Slant Stack in Alberta Foothills Imaging
The Alberta Foothills present some of the hardest imaging in the WCSB: imbricate thrust sheets, overturned limbs, and reflectors dipping 30 degrees or more put crossing linear events in every gather. A conventional normal-moveout-and-stack flow blurs these, but a slant stack separates the steeply dipping thrust-sheet reflections from gentler events by their slowness, letting processors filter coherent linear noise such as ground roll and refracted head waves while preserving the structural signal. The cleaned plane-wave gathers then feed depth migration that can position a Mississippian or Devonian target beneath a thrust with enough confidence to spot a well, where a mispositioned image could place a costly deep well off the structure entirely.

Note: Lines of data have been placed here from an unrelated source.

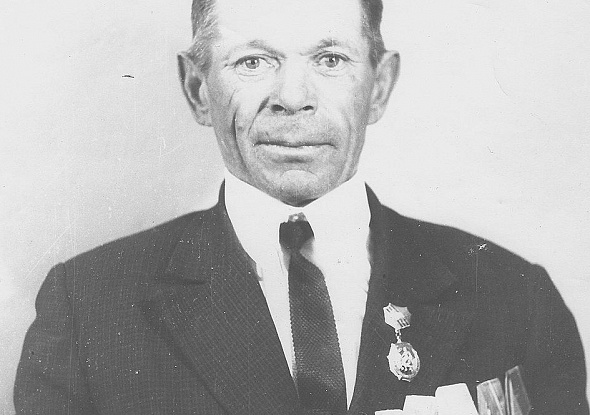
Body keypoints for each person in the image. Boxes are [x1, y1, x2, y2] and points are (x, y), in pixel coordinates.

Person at [14, 0, 588, 413]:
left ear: (379, 86)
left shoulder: (513, 296)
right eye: (253, 61)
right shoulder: (88, 309)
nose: (293, 98)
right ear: (197, 89)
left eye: (331, 59)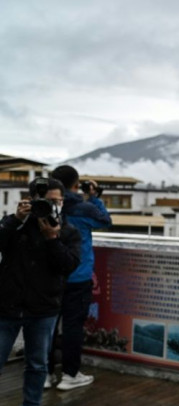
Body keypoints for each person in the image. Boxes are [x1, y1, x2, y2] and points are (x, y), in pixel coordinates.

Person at [0, 177, 80, 406]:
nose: (54, 206)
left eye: (58, 201)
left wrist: (52, 239)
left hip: (44, 307)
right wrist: (15, 220)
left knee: (37, 363)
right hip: (8, 304)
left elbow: (68, 265)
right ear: (32, 200)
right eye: (48, 201)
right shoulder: (16, 225)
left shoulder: (67, 231)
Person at [47, 165, 111, 390]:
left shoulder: (45, 206)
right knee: (73, 325)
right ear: (76, 184)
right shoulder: (83, 208)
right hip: (78, 275)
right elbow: (105, 221)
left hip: (50, 274)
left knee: (47, 324)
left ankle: (44, 374)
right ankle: (69, 374)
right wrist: (94, 197)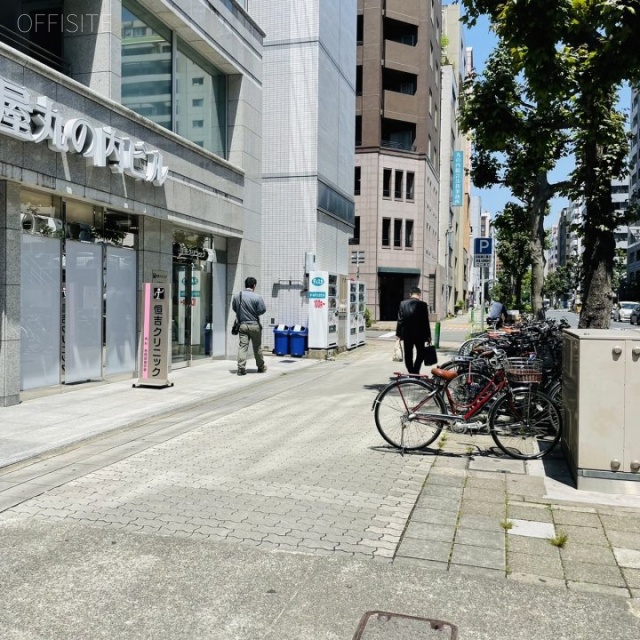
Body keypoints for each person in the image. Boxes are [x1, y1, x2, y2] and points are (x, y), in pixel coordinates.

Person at [232, 277, 267, 375]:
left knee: (243, 346)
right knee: (257, 347)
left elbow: (235, 308)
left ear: (245, 285)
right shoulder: (257, 297)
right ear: (254, 285)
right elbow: (262, 310)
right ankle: (261, 367)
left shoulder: (237, 296)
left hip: (242, 325)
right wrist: (254, 313)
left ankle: (241, 368)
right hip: (254, 325)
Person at [395, 286, 432, 374]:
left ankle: (411, 371)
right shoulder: (423, 305)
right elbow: (425, 321)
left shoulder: (402, 304)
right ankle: (416, 370)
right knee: (421, 353)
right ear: (419, 295)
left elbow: (400, 320)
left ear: (410, 294)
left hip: (407, 334)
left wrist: (398, 334)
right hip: (420, 334)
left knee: (408, 354)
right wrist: (428, 336)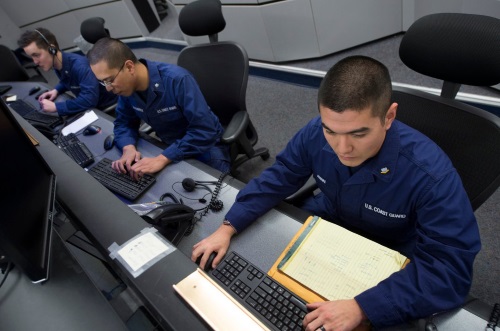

Demultiple and Interpolation in Resource Plays
In the basin proper, the slant stack is most often deployed for demultiple and trace regularization. Modern WCSB 3D surveys can have irregular fold and spatial aliasing from access and budget constraints, and tau-p interpolation fills those gaps so prestack migration does not generate operator artifacts. High-resolution Radon demultiple then strips intrabed multiples that would otherwise mimic or mask thin Montney and Duvernay reflectors. The payoff is measured in interpretation confidence: cleaner amplitudes mean AVO and inversion products more faithfully track porosity and fluid, reducing the chance of drilling a seismic artifact rather than a reservoir.
Fast Facts
The transform underlying the slant stack is named for Johann Radon, the Austrian mathematician who described it in 1917, decades before any seismic recording existed and in a purely abstract paper on integral geometry. The very same mathematics that lets a slant stack pull a dipping reflector out of foothills noise is what reconstructs a medical CT image from X-ray projections. Geophysics and radiology independently rediscovered Radon's 1917 result and built two entirely different multibillion-dollar industries on the same equation.
Related Terms
The slant stack is a core operation within seismic processing, the workflow that turns field recordings into interpretable images. Its main payoff is multiple attenuation, removing the reverberations that contaminate the primary reflections geophysicists actually want. It operates on common depth point and shot gathers organized by offset, and its strength in steeply dipping settings makes it indispensable to imaging structurally complex foothills plays.
Real-World WCSB Scenario
A processing contractor reworking a legacy 3D survey over a Foothills gas prospect southwest of Calgary applies a tau-p demultiple and dip-filter flow to suppress strong intrabed multiples and refracted noise that had obscured a Mississippian target beneath a thrust. The reprocessing package, including slant-stack demultiple, interpolation, and prestack depth migration, runs about CAD 90,000 for the survey, a fraction of the cost of a single deep Foothills well.
The cleaned image repositions the target culmination roughly 250 m laterally from the legacy interpretation, and the operator moves the proposed surface location accordingly. The well finds pay on structure, an outcome the original multiple-contaminated volume would have missed, validating the modest reprocessing spend many times over.